As end buyers increase their interest and the number of local food growers increases, playing an increasing role are companies in the middle, like J&J Distributing in St. Paul. On any given day, there are cartons of fruits and vegetables waiting delivery to clients that include big chains like Cub and Walmart, but also some of the food co-ops in the Twin Cities.
Distributors like J&J compete with retailers like Lunds & Byerly's in buying direct from farmers, but they can smooth out bumps in the system and take up unexpected changes in supply and demand.
Kevin Hannigan, executive vice president of sales and marketing for the company showed a visitor his 110,000-square-foot warehouse recently, opening a carton of apples and noting, "Sweet Sixteen apples grown in Fairhaven, Minn.
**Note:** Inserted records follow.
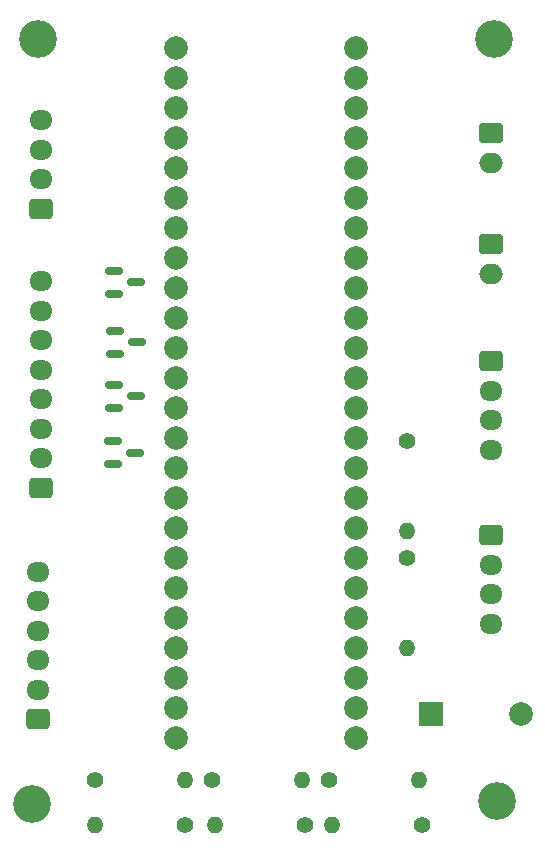
<source format=gbr>
%TF.GenerationSoftware,KiCad,Pcbnew,8.0.2-1*%
%TF.CreationDate,2024-09-30T15:02:25-04:00*%
%TF.ProjectId,Airbrake_ComputeBoard,41697262-7261-46b6-955f-436f6d707574,rev?*%
%TF.SameCoordinates,Original*%
%TF.FileFunction,Soldermask,Top*%
%TF.FilePolarity,Negative*%
%FSLAX46Y46*%
G04 Gerber Fmt 4.6, Leading zero omitted, Abs format (unit mm)*
G04 Created by KiCad (PCBNEW 8.0.2-1) date 2024-09-30 15:02:25*
%MOMM*%
%LPD*%
G01*
G04 APERTURE LIST*
G04 Aperture macros list*
%AMRoundRect*
0 Rectangle with rounded corners*
0 $1 Rounding radius*
0 $2 $3 $4 $5 $6 $7 $8 $9 X,Y pos of 4 corners*
0 Add a 4 corners polygon primitive as box body*
4,1,4,$2,$3,$4,$5,$6,$7,$8,$9,$2,$3,0*
0 Add four circle primitives for the rounded corners*
1,1,$1+$1,$2,$3*
1,1,$1+$1,$4,$5*
1,1,$1+$1,$6,$7*
1,1,$1+$1,$8,$9*
0 Add four rect primitives between the rounded corners*
20,1,$1+$1,$2,$3,$4,$5,0*
20,1,$1+$1,$4,$5,$6,$7,0*
20,1,$1+$1,$6,$7,$8,$9,0*
20,1,$1+$1,$8,$9,$2,$3,0*%
G04 Aperture macros list end*
%ADD10C,3.200000*%
%ADD11RoundRect,0.250000X0.725000X-0.600000X0.725000X0.600000X-0.725000X0.600000X-0.725000X-0.600000X0*%
%ADD12O,1.950000X1.700000*%
%ADD13C,2.000000*%
%ADD14R,2.000000X2.000000*%
%ADD15RoundRect,0.250000X-0.750000X0.600000X-0.750000X-0.600000X0.750000X-0.600000X0.750000X0.600000X0*%
%ADD16O,2.000000X1.700000*%
%ADD17RoundRect,0.250000X-0.725000X0.600000X-0.725000X-0.600000X0.725000X-0.600000X0.725000X0.600000X0*%
%ADD18C,1.400000*%
%ADD19O,1.400000X1.400000*%
%ADD20RoundRect,0.150000X-0.587500X-0.150000X0.587500X-0.150000X0.587500X0.150000X-0.587500X0.150000X0*%
G04 APERTURE END LIST*
D10*
%TO.C,H3*%
X138430000Y-132334000D03*
%TD*%
D11*
%TO.C,BlueRaven1*%
X139192000Y-81922000D03*
D12*
X139192000Y-79422000D03*
X139192000Y-76922000D03*
X139192000Y-74422000D03*
%TD*%
D13*
%TO.C,Teensy4.1*%
X150622000Y-68326000D03*
X150622000Y-70866000D03*
X150622000Y-73406000D03*
X150622000Y-75946000D03*
X150622000Y-78486000D03*
X150622000Y-81026000D03*
X150622000Y-83566000D03*
X150622000Y-86106000D03*
X150622000Y-88646000D03*
X150622000Y-91186000D03*
X150622000Y-93726000D03*
X150622000Y-96266000D03*
X150622000Y-98806000D03*
X150622000Y-101346000D03*
X150622000Y-103886000D03*
X150622000Y-106426000D03*
X150622000Y-108966000D03*
X150622000Y-111506000D03*
X150622000Y-114046000D03*
X150622000Y-116586000D03*
X150622000Y-119126000D03*
X150622000Y-121666000D03*
X150622000Y-124206000D03*
X150622000Y-126746000D03*
X165862000Y-126746000D03*
X165862000Y-124206000D03*
X165862000Y-121666000D03*
X165862000Y-119126000D03*
X165862000Y-116586000D03*
X165862000Y-114046000D03*
X165862000Y-111506000D03*
X165862000Y-108966000D03*
X165862000Y-106426000D03*
X165862000Y-103886000D03*
X165862000Y-101346000D03*
X165862000Y-98806000D03*
X165862000Y-96266000D03*
X165862000Y-93726000D03*
X165862000Y-91186000D03*
X165862000Y-88646000D03*
X165862000Y-86106000D03*
X165862000Y-83566000D03*
X165862000Y-81026000D03*
X165862000Y-78486000D03*
X165862000Y-75946000D03*
X165862000Y-73406000D03*
X165862000Y-70866000D03*
X165862000Y-68326000D03*
%TD*%
D14*
%TO.C,BZ1*%
X172212000Y-124714000D03*
D13*
X179812000Y-124714000D03*
%TD*%
D11*
%TO.C,VN-100-1*%
X138921000Y-125122000D03*
D12*
X138921000Y-122622000D03*
X138921000Y-120122000D03*
X138921000Y-117622000D03*
X138921000Y-115122000D03*
X138921000Y-112622000D03*
%TD*%
D15*
%TO.C,PowerSwitch1*%
X177292000Y-84916000D03*
D16*
X177292000Y-87416000D03*
%TD*%
D17*
%TO.C,SensorBoard1*%
X177292000Y-94822000D03*
D12*
X177292000Y-97322000D03*
X177292000Y-99822000D03*
X177292000Y-102322000D03*
%TD*%
D10*
%TO.C,H1*%
X138938000Y-67564000D03*
%TD*%
D18*
%TO.C,R1*%
X143764000Y-130302000D03*
D19*
X151384000Y-130302000D03*
%TD*%
D10*
%TO.C,H4*%
X177800000Y-132080000D03*
%TD*%
D20*
%TO.C,Q4*%
X145366500Y-89088000D03*
X147241500Y-88138000D03*
X145366500Y-87188000D03*
%TD*%
D17*
%TO.C,MotorEncoder1*%
X177292000Y-109554000D03*
D12*
X177292000Y-112054000D03*
X177292000Y-114554000D03*
X177292000Y-117054000D03*
%TD*%
D18*
%TO.C,R7*%
X170180000Y-101600000D03*
D19*
X170180000Y-109220000D03*
%TD*%
D20*
%TO.C,Q3*%
X145445000Y-94168000D03*
X147320000Y-93218000D03*
X145445000Y-92268000D03*
%TD*%
D18*
%TO.C,R4*%
X161544000Y-134112000D03*
D19*
X153924000Y-134112000D03*
%TD*%
D18*
%TO.C,R8*%
X170180000Y-111506000D03*
D19*
X170180000Y-119126000D03*
%TD*%
D11*
%TO.C,MotoDriver1*%
X139175000Y-105524000D03*
D12*
X139175000Y-103024000D03*
X139175000Y-100524000D03*
X139175000Y-98024000D03*
X139175000Y-95524000D03*
X139175000Y-93024000D03*
X139175000Y-90524000D03*
X139175000Y-88024000D03*
%TD*%
D18*
%TO.C,R6*%
X171450000Y-134112000D03*
D19*
X163830000Y-134112000D03*
%TD*%
D20*
%TO.C,Q1*%
X145288000Y-103500000D03*
X147163000Y-102550000D03*
X145288000Y-101600000D03*
%TD*%
D18*
%TO.C,R2*%
X151384000Y-134112000D03*
D19*
X143764000Y-134112000D03*
%TD*%
D18*
%TO.C,R5*%
X163576000Y-130302000D03*
D19*
X171196000Y-130302000D03*
%TD*%
D15*
%TO.C,Battery1*%
X177292000Y-75518000D03*
D16*
X177292000Y-78018000D03*
%TD*%
D18*
%TO.C,R3*%
X153670000Y-130302000D03*
D19*
X161290000Y-130302000D03*
%TD*%
D10*
%TO.C,H2*%
X177546000Y-67564000D03*
%TD*%
D20*
%TO.C,Q2*%
X145366500Y-98740000D03*
X147241500Y-97790000D03*
X145366500Y-96840000D03*
%TD*%
M02*

</source>
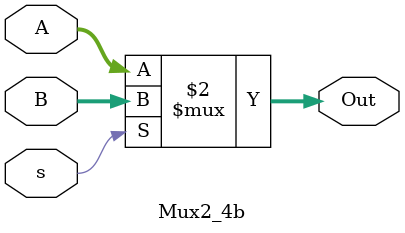
<source format=v>
module Mux8_4b(W0, W1, W2, W3, W4, W5, W6, W7, S, F);
	input [3:0] W0, W1, W2, W3, W4, W5, W6, W7;
	input [2:0] S;
	output [3:0] F;
	wire [3:0] X1, X2, X3, X4, Y1, Y2;
	
	Mux2_4b Mux1_1 (W0, W1, S[0], X1);
	Mux2_4b Mux1_2 (W2, W3, S[0], X2);
	Mux2_4b Mux1_3 (W4, W5, S[0], X3);
	Mux2_4b Mux1_4 (W6, W7, S[0], X4);
	
	Mux2_4b Mux2_1 (X1, X2, S[1], Y1);
	Mux2_4b Mux2_2 (X3, X4, S[1], Y2);
	
	Mux2_4b Mux3_1 (Y1, Y2, S[2], F);
	
endmodule

module Mux2_4b(A, B, s, Out);
	input [3:0] A, B;
	input s;
	output [3:0] Out;
	
	assign Out = s == 0 ? A : B;

endmodule
</source>
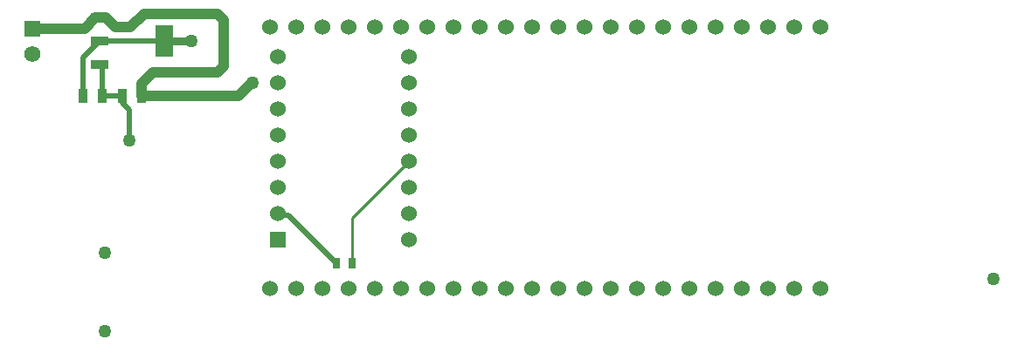
<source format=gbr>
%TF.GenerationSoftware,Altium Limited,Altium Designer,24.7.2 (38)*%
G04 Layer_Physical_Order=4*
G04 Layer_Color=16711680*
%FSLAX45Y45*%
%MOMM*%
%TF.SameCoordinates,4658354D-353F-4C49-8F46-90FD7368F250*%
%TF.FilePolarity,Positive*%
%TF.FileFunction,Copper,L4,Bot,Signal*%
%TF.Part,Single*%
G01*
G75*
%TA.AperFunction,Conductor*%
%ADD16C,0.25400*%
%ADD17C,0.76200*%
%ADD18C,0.50800*%
%ADD19C,1.01600*%
%TA.AperFunction,ComponentPad*%
%ADD20R,1.57500X1.57500*%
%ADD21C,1.57500*%
%ADD22C,1.52400*%
%ADD23R,1.52400X1.52400*%
%TA.AperFunction,ViaPad*%
%ADD24C,1.27000*%
%TA.AperFunction,SMDPad,CuDef*%
%ADD33R,0.95000X1.40000*%
%ADD34R,0.80000X1.00000*%
%ADD35R,1.76000X3.14000*%
%ADD36R,1.76000X0.88000*%
D16*
X6426200Y3136900D02*
X6972300Y3683000D01*
X6426200Y2692400D02*
Y3136900D01*
D17*
X4605100Y4851400D02*
X4864100D01*
D18*
X5714813Y3162487D02*
X5803713D01*
X5981700Y2984500D01*
X5702300Y3175000D02*
X5714813Y3162487D01*
X5984100Y2984500D02*
X6276200Y2692400D01*
X5981700Y2984500D02*
X5984100D01*
X4200100Y4248000D02*
X4267200Y4180900D01*
Y3886200D02*
Y4180900D01*
X4200100Y4248000D02*
Y4318000D01*
X3980100Y4851400D02*
X4605100D01*
X3819100Y4318000D02*
Y4690400D01*
X3980100Y4851400D01*
Y4621400D02*
X4004100Y4597400D01*
Y4318000D02*
Y4597400D01*
Y4318000D02*
X4200100D01*
D19*
X5454127Y4445000D02*
X5461000D01*
X5327127Y4318000D02*
X5454127Y4445000D01*
X4385100Y4318000D02*
X5327127D01*
X3938400Y5081400D02*
X4037200D01*
X4132000Y4986600D02*
X4275400D01*
X4037200Y5081400D02*
X4132000Y4986600D01*
X3831400Y4974400D02*
X3938400Y5081400D01*
X3327400Y4974400D02*
X3831400D01*
X4406900Y5118100D02*
X5122084D01*
X4275400Y4986600D02*
X4406900Y5118100D01*
X5181600Y4606116D02*
Y5058584D01*
X5122084Y4546600D02*
X5181600Y4606116D01*
X4492900Y4546600D02*
X5122084D01*
Y5118100D02*
X5181600Y5058584D01*
X4385100Y4438800D02*
X4492900Y4546600D01*
X4385100Y4318000D02*
Y4438800D01*
D20*
X3327400Y4974400D02*
D03*
D21*
Y4724400D02*
D03*
D22*
X6972300Y2921000D02*
D03*
Y3175000D02*
D03*
Y3429000D02*
D03*
Y3683000D02*
D03*
Y3937000D02*
D03*
Y4191000D02*
D03*
Y4445000D02*
D03*
Y4699000D02*
D03*
X5702300D02*
D03*
Y4445000D02*
D03*
Y4191000D02*
D03*
Y3937000D02*
D03*
Y3683000D02*
D03*
Y3429000D02*
D03*
Y3175000D02*
D03*
X10706100Y4991100D02*
D03*
X10452100D02*
D03*
X10198100D02*
D03*
X9944100D02*
D03*
X9690100D02*
D03*
X9436100D02*
D03*
X9182100D02*
D03*
X8928100D02*
D03*
X8674100D02*
D03*
X8420100D02*
D03*
X8166100D02*
D03*
X7912100D02*
D03*
X7658100D02*
D03*
X7404100D02*
D03*
X7150100D02*
D03*
X6896100D02*
D03*
X6642100D02*
D03*
X6388100D02*
D03*
X6134100D02*
D03*
X5880100D02*
D03*
X5626100D02*
D03*
X10960100Y2451100D02*
D03*
X10706100D02*
D03*
X10452100D02*
D03*
X10198100D02*
D03*
X9944100D02*
D03*
X9690100D02*
D03*
X9436100D02*
D03*
X9182100D02*
D03*
X8928100D02*
D03*
X8674100D02*
D03*
X8420100D02*
D03*
X8166100D02*
D03*
X7912100D02*
D03*
X7658100D02*
D03*
X7404100D02*
D03*
X6896100D02*
D03*
X6642100D02*
D03*
X6388100D02*
D03*
X6134100D02*
D03*
X5880100D02*
D03*
X5626100D02*
D03*
X7150100D02*
D03*
X10960100Y4991100D02*
D03*
D23*
X5702300Y2921000D02*
D03*
D24*
X5461000Y4445000D02*
D03*
X4025900Y2032000D02*
D03*
X4267200Y3886200D02*
D03*
X4025900Y2794000D02*
D03*
X4864100Y4851400D02*
D03*
X12636500Y2540000D02*
D03*
D33*
X4004100Y4318000D02*
D03*
X3819100D02*
D03*
X4200100D02*
D03*
X4385100D02*
D03*
D34*
X6426200Y2692400D02*
D03*
X6276200D02*
D03*
D35*
X4605100Y4851400D02*
D03*
D36*
X3980100Y5081400D02*
D03*
Y4851400D02*
D03*
Y4621400D02*
D03*
%TF.MD5,05c3a55886b640ce243a29ce1db8c44e*%
M02*

</source>
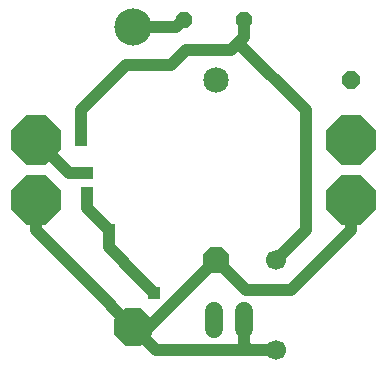
<source format=gbl>
G75*
G70*
%OFA0B0*%
%FSLAX24Y24*%
%IPPOS*%
%LPD*%
%AMOC8*
5,1,8,0,0,1.08239X$1,22.5*
%
%ADD10C,0.0669*%
%ADD11C,0.0850*%
%ADD12OC8,0.0850*%
%ADD13OC8,0.0520*%
%ADD14C,0.1240*%
%ADD15OC8,0.1240*%
%ADD16C,0.0600*%
%ADD17R,0.0433X0.0394*%
%ADD18OC8,0.1640*%
%ADD19OC8,0.0600*%
%ADD20C,0.0400*%
%ADD21R,0.0400X0.0400*%
D10*
X009191Y001155D03*
X009191Y004155D03*
D11*
X007191Y010155D03*
D12*
X007191Y004155D03*
D13*
X008117Y012175D03*
X006117Y012175D03*
D14*
X004416Y011912D03*
D15*
X004416Y001912D03*
D16*
X007129Y001874D02*
X007129Y002474D01*
X008129Y002474D02*
X008129Y001874D01*
D17*
X002904Y006395D03*
X002904Y007065D03*
D18*
X001191Y006155D03*
X001191Y008155D03*
X011691Y008155D03*
X011691Y006155D03*
D19*
X011691Y010155D03*
D20*
X003691Y002636D02*
X004416Y001912D01*
X004673Y001655D01*
X004691Y001655D01*
X005191Y001155D01*
X008291Y001155D01*
X008129Y001318D01*
X008129Y002174D01*
X008191Y003155D02*
X007191Y004155D01*
X004967Y001931D01*
X004416Y001931D01*
X003691Y002636D02*
X003691Y002655D01*
X001191Y005155D01*
X001191Y006155D01*
X002282Y007065D02*
X001191Y008155D01*
X002282Y007065D02*
X002904Y007065D01*
X002904Y006395D02*
X002904Y005893D01*
X003641Y005155D01*
X003641Y004605D01*
X004141Y004105D01*
X004141Y004055D01*
X005141Y003055D01*
X008191Y003155D02*
X009691Y003155D01*
X011691Y005155D01*
X011691Y006155D01*
X010191Y005155D02*
X010191Y009155D01*
X007941Y011405D01*
X008117Y011580D01*
X008117Y012175D01*
X007941Y011405D02*
X007691Y011155D01*
X006191Y011155D01*
X005691Y010655D01*
X004191Y010655D01*
X002691Y009155D01*
X002691Y008155D01*
X004416Y011912D02*
X005854Y011912D01*
X006117Y012175D01*
X010191Y005155D02*
X009191Y004155D01*
X009191Y001155D02*
X008291Y001155D01*
D21*
X005141Y003055D03*
X003641Y005155D03*
X002691Y008155D03*
M02*

</source>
They should be sold by now."
Hannigan might have 100 different local products, representing 20 percent of J&J's volume. He says Minnesota growers might get a slightly better price on apples but it may not be enough.
"Local producers appear to get a premium usually," he said. "But for the amount they produce and the work that goes into it, it's not that great of a premium. I don't think that prices have been pushed down by an oversupply of local product recently by any means."
Minnesota saw a longer growing season this year, resulting in more produce.
Minnesota green bell peppers were still available in November, Hannigan said, "but we had a difficult time finding a customer for those peppers even though they were cheaper than, equal to in quality and appearance (compared to peppers from Florida, California or Mexico.) And that's the thing when local is supposed to be done, then the big retailers will turn off the light switch and it's over."
Watching it all for some 25 years has been farmer Gary Pahl. He once sold produce direct from the back of a semi-truck at his farm in Apple Valley. Now surrounded by townhomes, he's still growing and selling and operating in a more complicated system.
In the winter, Pahl sells holiday decorations from his family's market in Apple Valley. But during the summer and fall, vegetable wholesale selling is important. A fifth generation farmer, Pahl grows green beans, corn, squash and pumpkins.
Customers are demanding in the stores what they see outside at the increasing number of farmers' markets, he said, and he's often asked how to sell direct to retailers.
He tells them "they have to market their product before they put it in the field.
"A lot of people make the mistake of not marketing their product year round. I'm in touch with our customers just about on a daily basis and in the winter time on a weekly basis ... on what our plans are, what their needs are, what we can do to you know better serve our customers."
He says in a good growing season it's up to the grower to try to figure out how to be competitive.